“If I could pick any other occupation to try,” says Diane Schoemperlen, “I would be a visual artist.” Known for her highly original experiments with form, Diane has been exploring the relationship of words to images ever since the 1984 release of her first book, Double Exposures, which combined family photographs with text.
Since then, she has published four critically acclaimed books of short fiction and three novels—one of which, In the Language of Love, uses the 100 stimulus words of the standard psychological Word Association Test to tell the life story of a collage artist. In doing research on that art form for the novel, Diane became more and more interested in making collages herself; she has been making them intermittently ever since.
Diane’s passion to understand the interaction between visual images and words eventually led to Forms of Devotion, her Governor–General’s Award winning collection of illustrated stories.

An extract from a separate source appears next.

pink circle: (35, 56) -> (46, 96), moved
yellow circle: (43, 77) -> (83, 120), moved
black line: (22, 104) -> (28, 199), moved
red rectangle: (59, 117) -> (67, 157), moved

Forms of Devotion has been published in the United States, Spain, Korea, and the UK, and has been adapted as a stage play and performed at Toronto’s Fringe Theatre.
Diane’s latest book, At a Loss for Words: A Post–Romantic Novel, is “a laugh– out–loud anti–love letter,” says the National Post. “As Schoemperlen holds the mirror up to us, we can’t help but see that love is always archetypal and banal at the same time.”
Born and raised in Thunder Bay, Diane also lived in Alberta before moving to Kingston. In 2008, she received the Marian Engel Award for a body of work by a writer in mid–career from the Writers’ Trust of Canada. In 2011-2012, she will be Writer in Residence at Queen’s University.